Nation’s Leading Organization Opposed to War on Drugs Calls for Alternative, More Effective Strategies

For Immediate Release: Thursday, March 22, 2007. Contact: Bill Piper (202)669-6430

A top U.S. lawmaker urged the Bush administration yesterday to rethink U.S. financial support for Colombia's fight against drug trafficking, which he said has yielded few dividends.

“We have spent over four billion dollars since 1999 to stem the flow of illegal drugs into our country and aid the Colombians in their fight against home-grown terrorists,” said Representative Ike Skelton (D-MO), chair of the House Armed Services Committee.

”But, according to the latest figures from the Justice Department, the supply and purity of illicit narcotics on our streets has not changed much in the last several years,” the Democratic lawmaker said during a hearing of top U.S. military commanders from around the globe. In 2005, 169 Democrats and 19 Republicans voted to cut funding to the Andean Counterdrug Initiative (more commonly known as “Plan Colombia”). The House could vote on the issue again later this year.

A growing number of Latin America experts, elected officials and environmental groups support cutting U.S. funding to the drug war in Latin America because it has failed to reduce the availability of drugs, is destabilizing Latin America, hurting poor families, and driving drug traffickers deeper into the rainforest, destroying one of the world’s most delicate ecosystems.

Even as evidence mounts that the U.S.-led drug war in Latin America is doing more harm than good, the Bush Administration is seeking to escalate the drug war in Afghanistan, importing the same policies that backfired in Latin America: forced eradication of farmer’s crops, fumigation, and heavy-handed military tactics. A report by the United Nations and World Bank last year concluded that the Bush’s Administration’s drug strategy in Afghanistan is driving poor people into the hands of the Taliban, destabilizing the Afghan government, and increasing the power of the country’s crime syndicates.

Last year Congressman Russ Carnahan (D-MO), who sits on the House Foreign Affairs Committee, suggested licensing Afghan farmers to grow opium for legal pain medication. That proposal, and other alternatives to the Bush strategy, is gaining support around the world, most notably Canada and the United Kingdom.

“The U.S. exported its punitive drug policies to Latin America and devastated the region, now the Bush Administration wants to export this failure to Afghanistan,” said Bill Piper, director of national affairs for the Drug Policy Alliance.

“Only the stakes are much higher in Afghanistan.  If policymakers allow the war on drugs to undermine the war on terror, the cost could be huge in terms of lost American lives,” Piper said.

→ What to work on:
According to the press release, why do a growing number of Latin America experts, elected officials and environmental groups support cutting U.S. funding to the drug war in Latin America? List every reason given. Answer using only the press release.

→ Record excerpts:
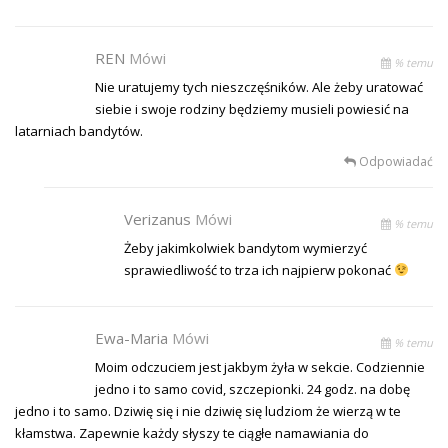
REN
Mówi
% temu
Nie uratujemy tych nieszczęśników. Ale żeby uratować
siebie i swoje rodziny będziemy musieli powiesić na
latarniach bandytów.
Odpowiadać
Verizanus
Mówi
% temu
Żeby jakimkolwiek bandytom wymierzyć
sprawiedliwość to trza ich najpierw pokonać
Ewa-Maria
Mówi
% temu
Moim odczuciem jest jakbym żyła w sekcie. Codziennie
jedno i to samo covid, szczepionki. 24 godz. na dobę
jedno i to samo. Dziwię się i nie dziwię się ludziom że wierzą w te
kłamstwa. Zapewnie każdy słyszy te ciągłe namawiania do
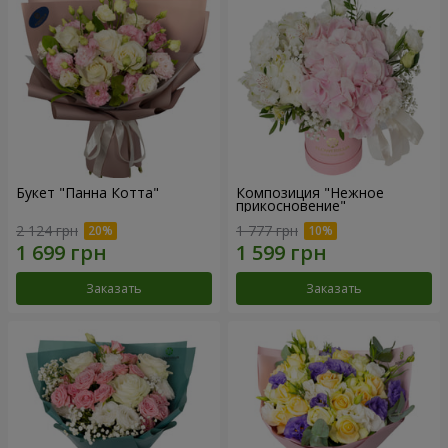
Букет "Панна Котта"
Композиция "Нежное
прикосновение"
2 124 грн
1 777 грн
Заказать
Заказать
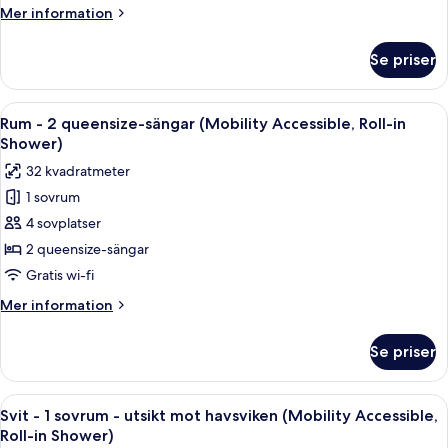
kingsize-
Mer
Mer information
säng
information
(Hearing
om
Se priser
Rum
Accessible)
-
1
Öppna
Ett hotellrum med två sängar, ett litet
5
kingsize-
Rum - 2 queensize-sängar (Mobility Accessible, Roll-in
alla
säng
Shower)
(Hearing
foton
32 kvadratmeter
Accessible)
för
1 sovrum
Rum
4 sovplatser
-
2
2 queensize-sängar
queensize-
Gratis wi-fi
sängar
Mer
Mer information
(Mobility
information
Accessible,
om
Se priser
Rum
Roll-
-
in
2
Öppna
En modern balkong med en soffa, ett li
Shower)
7
queensize-
Svit - 1 sovrum - utsikt mot havsviken (Mobility Accessible,
alla
sängar
Roll-in Shower)
(Mobility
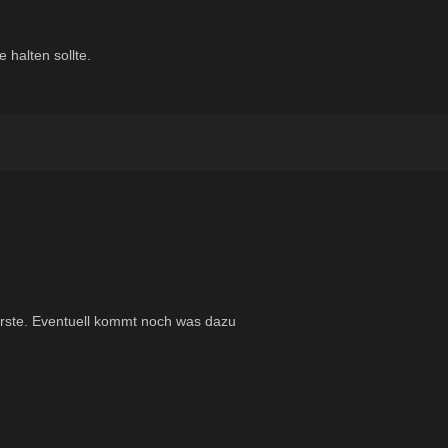
 halten sollte.
rste. Eventuell kommt noch was dazu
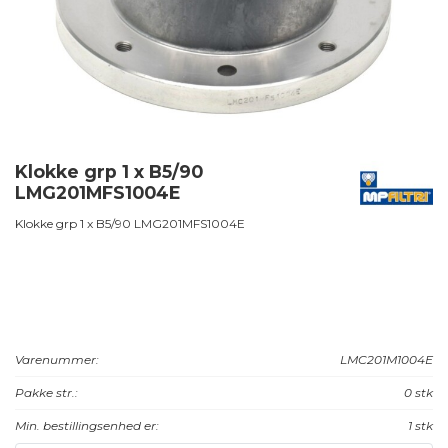
Klokke grp 1 x B5/90
LMG201MFS1004E
Klokke grp 1 x B5/90 LMG201MFS1004E
Varenummer:
LMC201M1004E
Pakke str.:
0 stk
Min. bestillingsenhed er:
1 stk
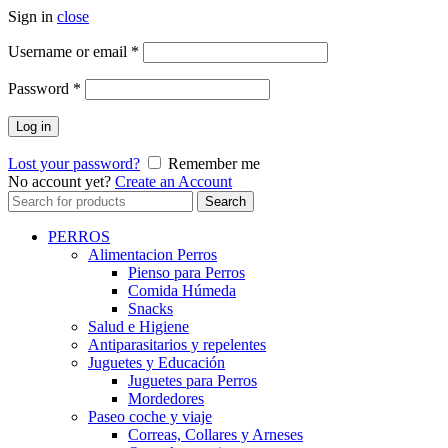
Sign in
close
Username or email
*
Password
*
Log in
Lost your password?
Remember me
No account yet?
Create an Account
Search
Search
for:
PERROS
Alimentacion Perros
Pienso para Perros
Comida Húmeda
Snacks
Salud e Higiene
Antiparasitarios y repelentes
Juguetes y Educación
Juguetes para Perros
Mordedores
Paseo coche y viaje
Correas, Collares y Arneses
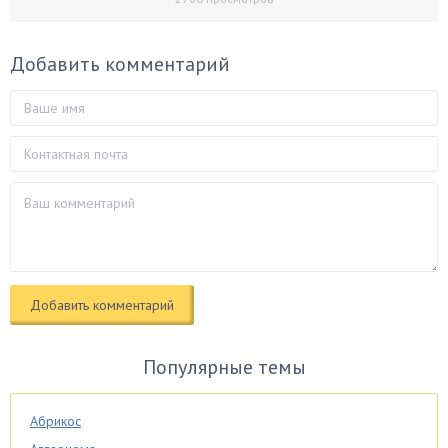
Добавить комментарий
Популярные темы
Абрикос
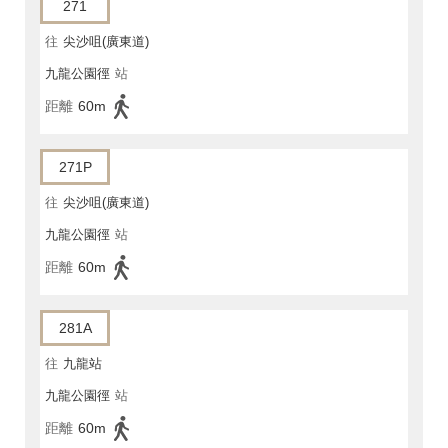
271
往
尖沙咀(廣東道)
九龍公園徑
站
距離
60m
271P
往
尖沙咀(廣東道)
九龍公園徑
站
距離
60m
281A
往
九龍站
九龍公園徑
站
距離
60m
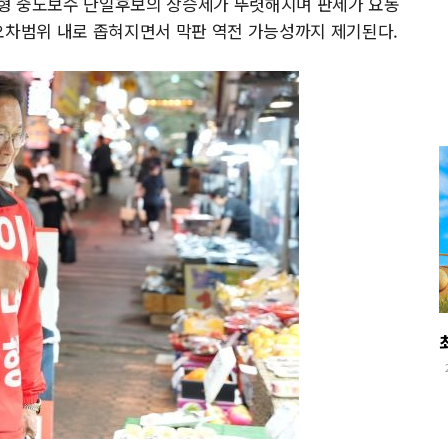
형 중도보수 단일후보의 상승세가 뚜렷해지며 판세가 요동
오차범위 내로 좁혀지면서 막판 역전 가능성까지 제기된다.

→ Result of the exercise:
- It has failed to reduce the availability of drugs.
- It is destabilizing Latin America.
- It is hurting poor families.
- It is driving drug traffickers deeper into the rainforest, destroying one of the world's most delicate ecosystems.